Дэвид повернулся к Катрин, но ее лицо ничего не выражало. От нее он подсказки не получил. Как и тетя, она ожидала его ответа.
На какое-то мгновение Дэвид засомневался. С одной стороны, его манила мирная и уютная жизнь с любимой в новом месте, возможность отринуть все путы, связывающие его с ранних лет; с другой — ему предстояла неблагодарная борьба, и исход ее станет, скорее всего, печальным, это мрачное сражение затмит для них обоих свет солнца, лишит всяких радостей. Дэвид опустил голову на грудь, нерешительность разрывала его душу. Когда наконец заговорил, посмотрел на Катрин:
— Я не могу. Иначе отрекусь от принятых обетов… предам веру… стану трусом… заключу сделку с Дьяволом.
— Слава Богу! — сказала девушка и обняла его.
Старуха пристально посмотрела на Дэвида, сухо покашляла и с достоинством уселась в большое кресло, где обычно сиживал Николас Хокшоу. Молодые люди стояли перед ней, как узники, ожидающие решения судьи.
— Так ты возьмешь бедняжку и выставишь ее супротив Церкви и всего края… Пущай в нее швыряют грязью и марают ее доброе имя… Приговоришь к тяжкому борению, исход коего предрешен: мало кто станет тебе помогою, много кто будет тебе супостатом. Мужчина может в одиночку стойко сражаться за свою правду, но жена ему в этом не опора.

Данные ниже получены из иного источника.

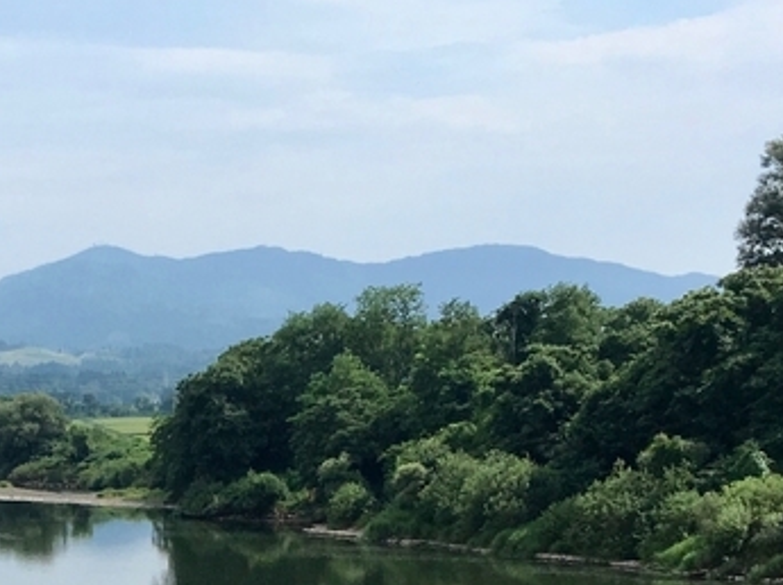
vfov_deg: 13.9
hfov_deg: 18.8
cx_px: -43
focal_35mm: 101
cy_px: 816
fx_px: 2282
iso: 25
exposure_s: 1/2481
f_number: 2.2
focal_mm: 4.15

— Дайте мне сказать, — вскричала Катрин. — Я из Нестеров. А каков их герб, тетя Гризельда?
— Лазурное стропило с тремя снопами и восстающий лев, а девиз — «Смирись с враждой».

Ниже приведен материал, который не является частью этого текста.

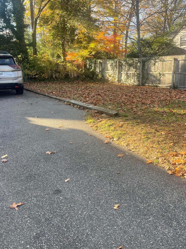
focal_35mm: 31
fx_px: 222
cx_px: 103
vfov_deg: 58.1
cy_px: 105
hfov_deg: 45.4
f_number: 1.6
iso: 32
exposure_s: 1/362
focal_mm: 5.1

— Мой девиз станет моим ответом. Неужто ты хочешь, чтоб я предала свой род и сбежала, когда вызов брошен?
— Что за вызов, деточка? Ты ж станешь не Черной Агнессой из Данбара[127]

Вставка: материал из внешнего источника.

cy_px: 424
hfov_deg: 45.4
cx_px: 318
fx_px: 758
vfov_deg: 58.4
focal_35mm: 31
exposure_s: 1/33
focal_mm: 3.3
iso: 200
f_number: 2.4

, а пасторской женой, отбивающейся от врак, поклепов, дурных языков да невежества — да от суровых законов государственных и еще более суровых законов церковных. Станешь терпеть да смиряться, в отместку-то не ударишь; придется улыбаться да главу не опускать, а у самой будет обливаться сердце кровью. А то и склонишься пред теми, кого презираешь, на коленях поползешь к тем, кого твой батюшка на конюшню не пущал, станешь прислуживать любому межеумку, что имя Господа при тебе помянет. К такому, голубушка, ты готова? Ни один Йестер или Хокшоу вражды не страшился, но вытерпишь ли ты жуткий полон, когда ежедень придется гнуть спину в крохотном домишке в глухом пасторате, где и живут-то одни батраки с овчарами?Девушка посмотрела на Дэвида, и при ее взгляде сердце его зашлось от радости и смирения, захотелось одновременно петь и рыдать. Катрин подошла к Библии, лежащей на длинном столе, пробежала пальцами по страницам и прочла то, что сказала Руфь Ноемини: «Не принуждай меня оставить тебя и возвратиться от тебя; но куда ты пойдешь, туда и я пойду, и где ты жить будешь, там и я буду жить; народ твой будет моим народом, и твой Бог — моим Богом; и где ты умрешь, там и я умру и погребена буду; пусть то и то сделает мне Господь, и еще больше сделает; смерть одна разлучит меня с тобою»[128]
.— Ладно, пущай так, — сказала госпожа Сэйнтсёрф. — Я свое слово молвила. А вы парочка глупцов, однако ж есть в очах Господних грехи и похуже дурости… Дэйви, мальчик, опустись на колени, и я благословлю вас: будет то благословение от суетной старухи, всем сердцем желающей вам счастья… Уж не ведаю, откель в тебе это, дружок, но в жилах твоих благородная кровь. Кто попроще — соломки бы под себя подстелил.